According to the father of modern economics, Adam Smith, feudalism was a social and economic system defined by inherited social ranks, each of which possessed social and economic privileges and obligations. Wealth derived from agriculture, which was arranged not according to market forces but on the basis of customary labour service owed by serfs to landowning nobles.

The king owned all the country’s land, but leased much of it to nobles, often called barons. The barons ran the decentralised, feudal system. These “lords of the manor” were in complete control of their manor, meting out justice, minting their own money and setting their own taxes.

The barons divided some of their land between their knights. The knights, in turn, distributed some of their land to the serfs, also known as villeins or peasants.

That covers people’s privileges, now their obligations. In return for their land, the barons paid rent to the king and provided him with knights to fight his battles when required. In return for their land, the knights provided their baron with personal protection and military service to the king.

In return for their land, the serfs paid their master with maybe a third of the food they grew, as well as being compelled to work on his own land. They couldn’t leave the manor and needed their lord’s permission to marry. They were often charged a fee for use of any of the improvements on the manor – roads, bridges, mills and bakehouses. And sometimes they had to fight in the baron’s battles.

Serfs lived with their animals in one-room homes they built themselves with wattle-and-daub (woven twigs daubed with mud). Their clothes were self-made, mainly of wool and very scratchy. They grew rye, wheat and other grains, grazed sheep on the common, had a kitchen garden and a few apple and pear trees.

Most of what they ate they grew themselves: little meat, but lots of rye bread and a stew of peas, beans and onions, called pottage. Berries, nuts and honey were gathered from the woods.

The feudal system fell into decline for many reasons. One was that the military became full-time professionals. Another was the Black Death (bubonic plague) of 1348, which killed many of the serfs. Landowners desperate for workers to harvest their crops had to do the unthinkable: pay actual wages to anyone who’d work their land – and the wages were high. Thus did the lords lose their hold over the serfs.

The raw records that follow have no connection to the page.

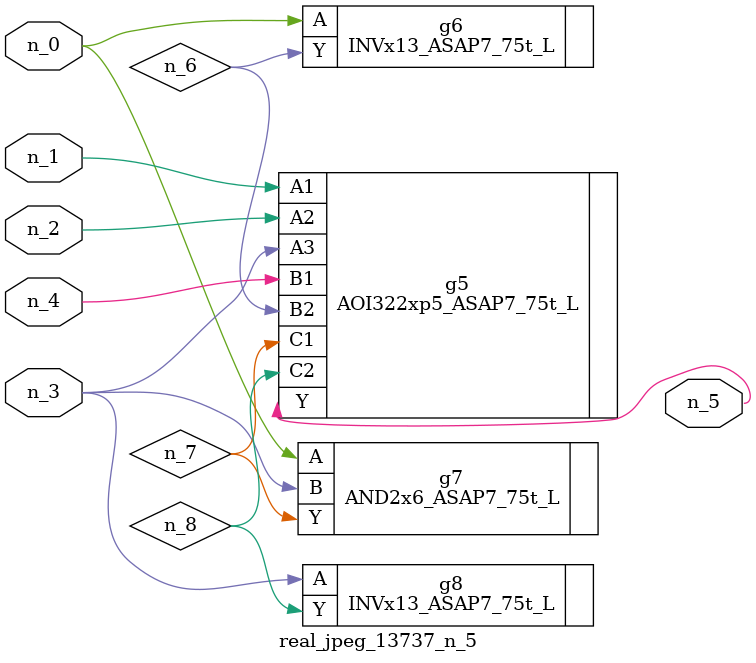
<source format=v>
module real_jpeg_13737_n_5 (n_4, n_0, n_1, n_2, n_3, n_5);

input n_4;
input n_0;
input n_1;
input n_2;
input n_3;

output n_5;

wire n_8;
wire n_6;
wire n_7;

INVx13_ASAP7_75t_L g6 ( 
.A(n_0),
.Y(n_6)
);

AND2x6_ASAP7_75t_L g7 ( 
.A(n_0),
.B(n_3),
.Y(n_7)
);

AOI322xp5_ASAP7_75t_L g5 ( 
.A1(n_1),
.A2(n_2),
.A3(n_3),
.B1(n_4),
.B2(n_6),
.C1(n_7),
.C2(n_8),
.Y(n_5)
);

INVx13_ASAP7_75t_L g8 ( 
.A(n_3),
.Y(n_8)
);


endmodule
</source>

But Professor Richard Grabowski, of Southern Illinois University, has advanced a more economic theory. Manorial agriculture wasn’t very efficient, even though productivity could have been improved by such measures as removing stones from fields, adding mineral fertilisers and making greater use of fodder crops.

But the system of forced labour precluded use of these techniques because they required more care and skill than the serfs had any incentive to apply when working in the lord’s fields rather than their own.

Creating this incentive would have required shifting to paid labour, but this would cost the lord the ability to order his serfs to help fight a rival lord trying to grab his land. The first lord to free his serfs would lose his land to the others.

So the lack of national enforcement of property rights was another barrier to greater productivity. As the feudal system gradually broke down, the basis for power shifted from how many serfs you controlled to how good you were at using your land to generate more income.

England’s long Agricultural Revolution involved moving to market relationships between land owners and labourers, and almost all rural production being sold in markets, as well as huge improvements in agricultural productivity, making the nation much more prosperous.

People may have worked more hours on more days in the year, but they were much better paid to do it.